The speedo problem SHOULD have been taken up with the shop that changed the rack, and before any other work was done.

-SP
 
#10 ·
@speedy25 Thank you very much for those informations! How would i be able to check the wheel sensor if it's not a wheel? Its a magnent.. As far as my orginal wheel sensor, i had to literraly break it to take it off since it was stuck and did not want to get off the where it was mounted. I just dont understand the same as you. All over the ebay they mention it as an abs sensor. I wonder if they're meant for the same thing. Could this be my problem?...
 
#11 ·
The sensor is used for both functions... When ABS is not installed it is used to sense wheel movement and the speed of the movement..

I have also had to destroy the old ABS sensor on the right rear wheel of my 06 Spectra..
I had some not so kind words to say to it as I worked to remove it... I ended up in using a blowtorch to melt it and then a screwdriver and hammer to knock out the remains..Then I sanded the inside of the hole down to bare metal...before installing the new sensor...

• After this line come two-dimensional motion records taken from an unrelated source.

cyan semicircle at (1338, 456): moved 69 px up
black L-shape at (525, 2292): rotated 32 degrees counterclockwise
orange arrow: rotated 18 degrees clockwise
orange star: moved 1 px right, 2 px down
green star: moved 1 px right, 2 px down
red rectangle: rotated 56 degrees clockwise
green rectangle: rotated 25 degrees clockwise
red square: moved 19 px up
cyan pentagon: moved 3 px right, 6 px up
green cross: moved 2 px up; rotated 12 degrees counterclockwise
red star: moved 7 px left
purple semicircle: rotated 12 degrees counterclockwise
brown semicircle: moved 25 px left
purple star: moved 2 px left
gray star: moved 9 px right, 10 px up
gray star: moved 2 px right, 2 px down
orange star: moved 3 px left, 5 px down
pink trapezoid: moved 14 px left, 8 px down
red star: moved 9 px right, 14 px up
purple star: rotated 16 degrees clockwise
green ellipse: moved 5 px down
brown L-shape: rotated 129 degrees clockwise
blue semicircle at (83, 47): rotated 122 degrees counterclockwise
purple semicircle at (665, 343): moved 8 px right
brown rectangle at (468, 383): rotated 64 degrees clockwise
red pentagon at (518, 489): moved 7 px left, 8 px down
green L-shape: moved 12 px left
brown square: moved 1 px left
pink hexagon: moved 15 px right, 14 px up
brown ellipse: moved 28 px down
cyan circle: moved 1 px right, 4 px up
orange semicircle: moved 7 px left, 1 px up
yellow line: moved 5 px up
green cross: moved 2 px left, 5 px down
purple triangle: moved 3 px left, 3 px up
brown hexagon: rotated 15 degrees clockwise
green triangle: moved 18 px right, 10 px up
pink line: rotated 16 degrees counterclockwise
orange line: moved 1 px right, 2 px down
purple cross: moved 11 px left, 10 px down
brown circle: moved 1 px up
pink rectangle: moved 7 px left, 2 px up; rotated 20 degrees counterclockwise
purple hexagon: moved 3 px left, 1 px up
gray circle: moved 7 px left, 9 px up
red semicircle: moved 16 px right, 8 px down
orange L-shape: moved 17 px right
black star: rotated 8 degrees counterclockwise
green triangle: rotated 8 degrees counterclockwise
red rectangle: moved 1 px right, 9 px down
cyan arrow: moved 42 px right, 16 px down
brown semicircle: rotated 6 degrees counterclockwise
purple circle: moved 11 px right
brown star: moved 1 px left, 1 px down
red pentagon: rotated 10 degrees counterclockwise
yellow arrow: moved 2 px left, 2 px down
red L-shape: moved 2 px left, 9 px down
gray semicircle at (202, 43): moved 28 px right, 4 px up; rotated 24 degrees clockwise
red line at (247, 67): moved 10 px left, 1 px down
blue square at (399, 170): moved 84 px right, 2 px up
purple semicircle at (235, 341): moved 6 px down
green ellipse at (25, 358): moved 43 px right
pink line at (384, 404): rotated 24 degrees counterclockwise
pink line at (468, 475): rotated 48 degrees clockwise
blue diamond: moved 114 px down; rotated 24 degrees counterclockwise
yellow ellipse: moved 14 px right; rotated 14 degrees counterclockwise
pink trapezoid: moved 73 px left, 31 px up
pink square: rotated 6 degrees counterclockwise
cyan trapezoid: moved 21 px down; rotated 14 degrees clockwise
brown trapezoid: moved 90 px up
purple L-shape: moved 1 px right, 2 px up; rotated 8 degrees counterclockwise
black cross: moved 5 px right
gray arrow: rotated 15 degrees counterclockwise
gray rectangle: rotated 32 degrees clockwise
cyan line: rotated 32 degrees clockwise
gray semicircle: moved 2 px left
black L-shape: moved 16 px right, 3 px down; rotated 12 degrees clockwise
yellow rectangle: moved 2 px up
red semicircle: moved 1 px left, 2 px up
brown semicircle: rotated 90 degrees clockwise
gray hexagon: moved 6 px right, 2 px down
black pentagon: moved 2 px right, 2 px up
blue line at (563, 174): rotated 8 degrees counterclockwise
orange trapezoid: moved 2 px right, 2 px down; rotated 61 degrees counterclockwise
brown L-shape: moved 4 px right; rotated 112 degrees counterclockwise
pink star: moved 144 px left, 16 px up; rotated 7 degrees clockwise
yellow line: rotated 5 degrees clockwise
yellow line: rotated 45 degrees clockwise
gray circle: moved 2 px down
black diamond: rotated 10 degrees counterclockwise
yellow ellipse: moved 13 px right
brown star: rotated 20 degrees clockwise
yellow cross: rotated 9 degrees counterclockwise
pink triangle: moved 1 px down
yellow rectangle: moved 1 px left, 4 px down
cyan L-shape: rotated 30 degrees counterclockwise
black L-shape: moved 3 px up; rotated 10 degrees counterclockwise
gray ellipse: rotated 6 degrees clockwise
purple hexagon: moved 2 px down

The distance from the sensor to the toothed reluctor (toothed gear) is critical... If it is too far from the reluctor either low or no output will come from the sensor.. It has to be very close (in a couple thousands of an inch).
Dave
Speedy meant after re-installing the wheel spin it... as it then turns the reluctor...
 
#12 · (Edited)
@DavesSpectra @ronjohn @speedy25 Thank you guys very much guys for your help! found the problem! It was a ground problem! it wasn't making the right contact due to a majoy other problem that ive also been dealing with my car. My car is vibrating a lot only when I turn the A/C is on and it's on idle at a stop either on "R or D"... When its on "N or P" it doesnt vibrate as roughly... Also the vibration decrease a lot when i turn the A/C button off but i still keep the fan running only so i can still get some air when the car is on idle so it doesn't shake really bad and that's at any gears... So lately instead of having the A/C on when the car is on idle.. I shift to neutral gear so the car doesnt vibrate as roughly. So i kept it that way.. to press the A/C button off and i just deal with a slight vibration not as bad as when the A/C is on...
I've been keeping notes to see what could off been the cause of that.. I ended up changing spark plugs, spark plugs wires, ignition coil, Idle air control valve, clean up my carburator,fuel filter, pcv valve and hose, "this other hose from the top of the engine (connected right by the pcv hose) that goes to the back of the carburator seem like another vacuum hose did that too. Keep in mind i change all of that. Meanwhile i also have an engine valve cover gasket failure since i notice the oil leaking around the top of the engine where the gasket is. So I ended up changing it yesterday.. When i was changing it i had to take those two new hose i mention that i change which is the pcv hose and that other one that goes to the carburator... I realize there was some oil in those hose that went all the way on the other end... Also notice spark plugs 2 - 1 had some slightly oil on it and oil residue around the screw area..not sure what symptoms those could have on my car and if the oil in the hose and spark plugs was cause by my gasket failure???
Something else i also want to point out.. I notice at some point that there was a open hole in my intake box filter... it looks like vacuum hose maybe was there? but nothing to really attach the connection for a hose to.. it was just like a open hole "ex: like it was drill in or something".... cause of that i notice dust inside the filter box.. so i ended up cleaning that up as well as the mass air flow sensor.. just in case, which was about 3 months ago.. not that my car was stalling or giving out some mfa sensor symptoms which i know rough idle is part of it.. keep in my mind my air filter's side where the rubber is is slit cut so its not sitting too well and kind of notice some dust when i was looking at it yesterday.. this is my situation with my car now desperately need your help and expertise and advice on those issues.. Sorry for this long message but i thought mentioning everything will help find the exact problem. Thank you hope I can hear from you guys soon!